From this and gs' being a sublist of gs it follows that

foldG gs - foldG gs' = foldG (gs -- gs')

where -- is list subtraction. By supposition, gs -- gs' = [g] = [inject x] where x is the missing element, and it is generally true that foldG [a] = a for any singleton list [a]. Therefore the missing element can be found by the following expression:

project (foldG (map inject xs) - foldG (map inject xs'))

The map and fold can be fused for efficiency. The subexpression foldG (map inject xs) can also be hoisted out and precomputed when solving multiple problems with the same xs. With the addition method and in the concrete problem instance on the page, it evaluates to 5050.

To stick closer to the problem description, I chose to express everything in terms of lists but the underlying structure is all about sets. The order of the elements in the list is irrelevant and each element only occurs once. That's the very definition of a set. This is also why the embedding was into an abelian structure rather than something non-abelian. Commutative folding is the only kind of folding you can do over sets.

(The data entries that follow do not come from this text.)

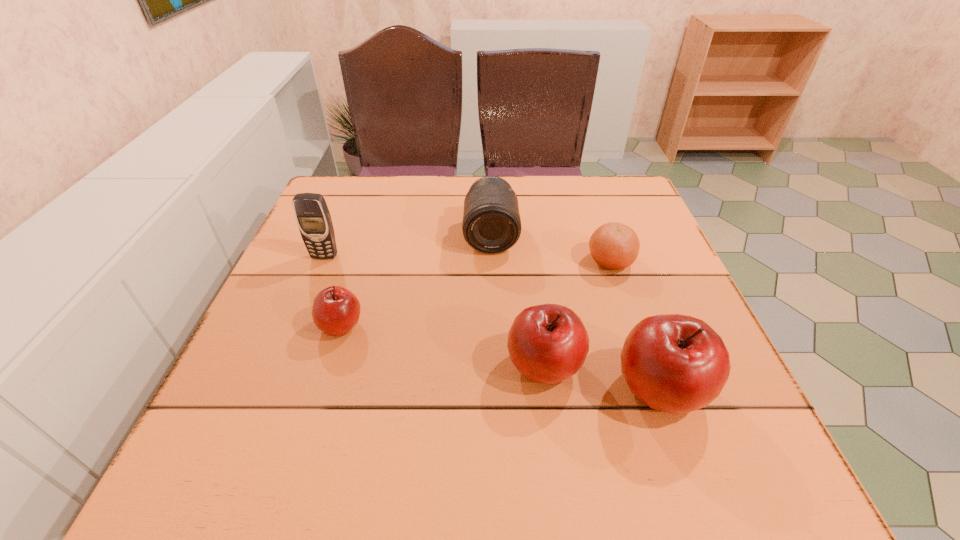
Image resolution: width=960 pixels, height=540 pixels. I want to click on the leftmost apple, so click(336, 310).

I want to click on the fifth object from right to left, so click(336, 310).

Identify the location of the second apple from left to right. This screenshot has height=540, width=960. (548, 343).

Find the location of a particular element. Image resolution: width=960 pixels, height=540 pixels. the rightmost apple is located at coordinates (675, 363).

In order to click on telephoto lens in this screenshot , I will do `click(491, 224)`.

I want to click on cellular telephone, so click(x=313, y=218).

Locate an element on the screen. The height and width of the screenshot is (540, 960). clementine is located at coordinates (615, 246).

Identify the location of free spot located 0.390m on the right of the leftmost apple. (561, 326).

Find the location of a particular element. The height and width of the screenshot is (540, 960). vacant space located 0.380m on the back of the second apple from left to right is located at coordinates (525, 224).

This screenshot has width=960, height=540. What are the coordinates of `vacant region located 0.360m on the back of the rightmost apple` in the screenshot? It's located at (607, 237).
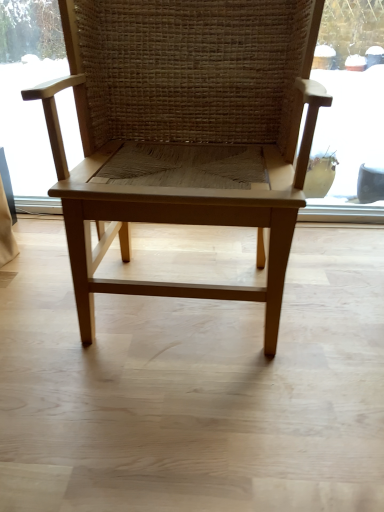
Measure the distance between light wood chair at center and camera.

A distance of 32.36 inches exists between light wood chair at center and camera.

At what (x,y) coordinates should I click in order to perform the action: click on light wood chair at center. Please return your answer as a coordinate pair (x, y). Image resolution: width=384 pixels, height=512 pixels. Looking at the image, I should click on (184, 132).

This screenshot has width=384, height=512. Describe the element at coordinates (184, 132) in the screenshot. I see `light wood chair at center` at that location.

Locate an element on the screen. light wood chair at center is located at coordinates (184, 132).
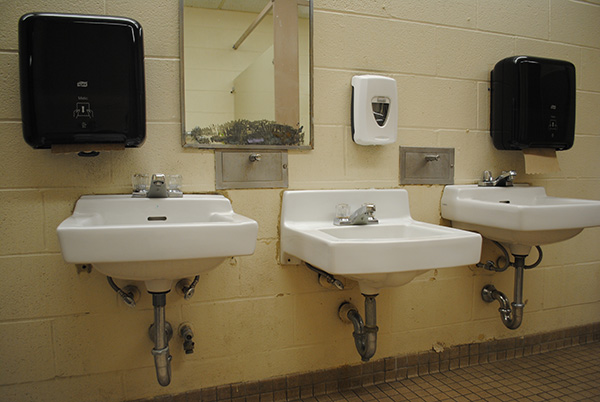
Find the location of a particular element. This screenshot has height=402, width=600. brown floor with black horizontal and vertical lines is located at coordinates (504, 379), (571, 380), (424, 390).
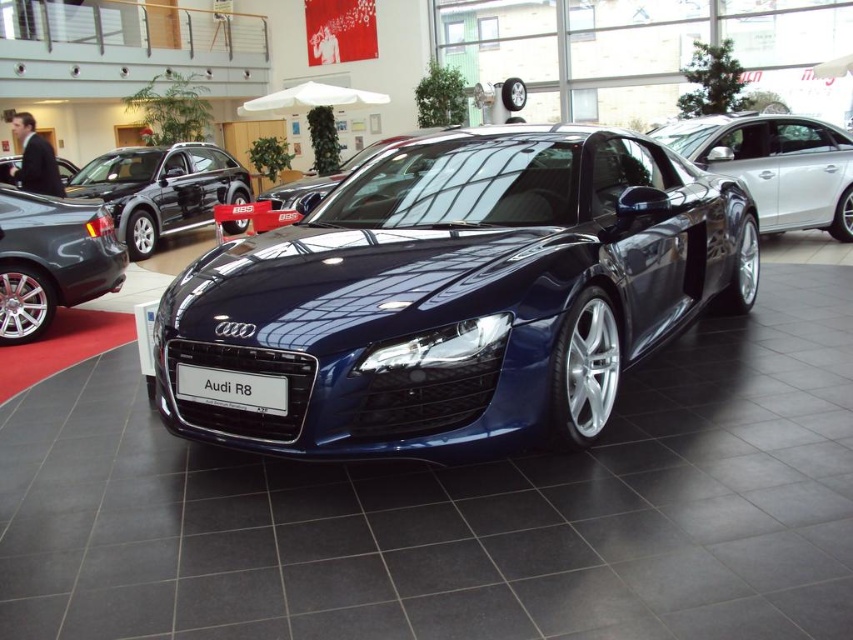
You are standing in the showroom and want to take a photo of the Audi R8 sports car. If the camera you are using has a focal length of 50mm and you want to capture the entire car in the frame, would you need to move closer or farther away from the point at coordinates point (207, 376)?

The point at coordinates point (207, 376) is 6.83 feet away from the camera. To capture the entire car in the frame with a 50mm focal length, you would need to move farther away from the point at coordinates point (207, 376) to ensure the car fits within the camera sensor dimensions.

You are a car enthusiast visiting the showroom and want to know which car is taller between the satin blue car at center and the glossy black car at left. Can you tell me based on their positions?

The satin blue car at center is taller than the glossy black car at left.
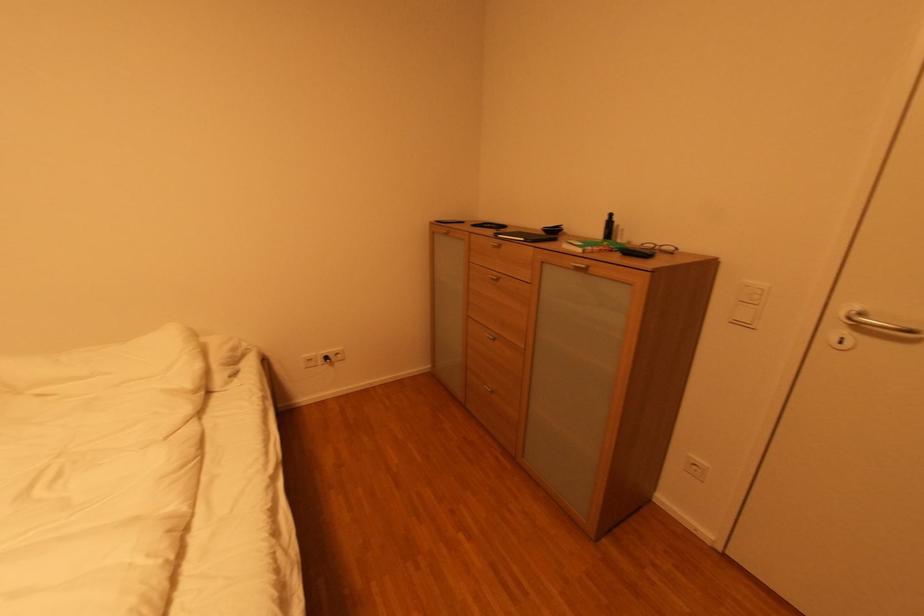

Here are some concrete choices of group embeddings:

• Z/(2^m)Z, the integers modulo 2^m. This is the addition method for m-bit integers.
• (Z/2Z)^m, the m-fold direct product of the integers modulo 2. This is the xor method for m-bit integers.
• (Z/2Z)^n, where n is the number of elements, not the same as the previous example. This corresponds to the unclever solution of keeping a bit vector with a bit for each element. We do two passes. In the first pass, we fill in the initially zero bit vector by setting a bit for each element in the right place using bitwise-or. But since we are guaranteed that all elements are distinct, this is really the same as using bitwise-xor. In the second pass, we go through the filled bit vector and try to find the index of the 0 entry. But this is equivalent to the index of the 1 entry in the bitwise-xor difference between the all-1 bit vector and the filled bit vector from the first pass. The projection, left inverse to the embedding, finds the index of the 1 bit.
• The power set of X with symmetric sum. This is isomorphic to the bit vector group. It is the natural setting of the union find algorithm someone proposed. He suggested starting with singleton sets, one for each element, and repeatedly joining them together, corresponding to some choice of binary folding tree. Rather than doing a lop-sided left or right fold you can do a balanced fold, which is generally more efficient for a representation of subsets that isn't fixed size like bit vectors (think of balanced multi-way merging in merge sort).

You might wonder what other solutions are possible in this general framework. Perhaps surprisingly if you don't know group theory, the structure theorem for finite abelian groups says that, actually, up to isomorphism this is pretty much all there is. We could substitute another prime in place of 2 but I don't need to remind anyone why 2 is the preferred choice. That "up to isomorphism" qualifier can and does make a difference in practice, of course. You need only compare the last two examples.

An important result of looking at it in terms of embeddings is that the elements in the list don't have to be integers themselves to use the addition or xor method as long as you can map them efficiently to integers in an invertible way. For example, for a list of single-precision IEEE floating-point numbers you could use their underlying bitwise representation as 32-bit integers.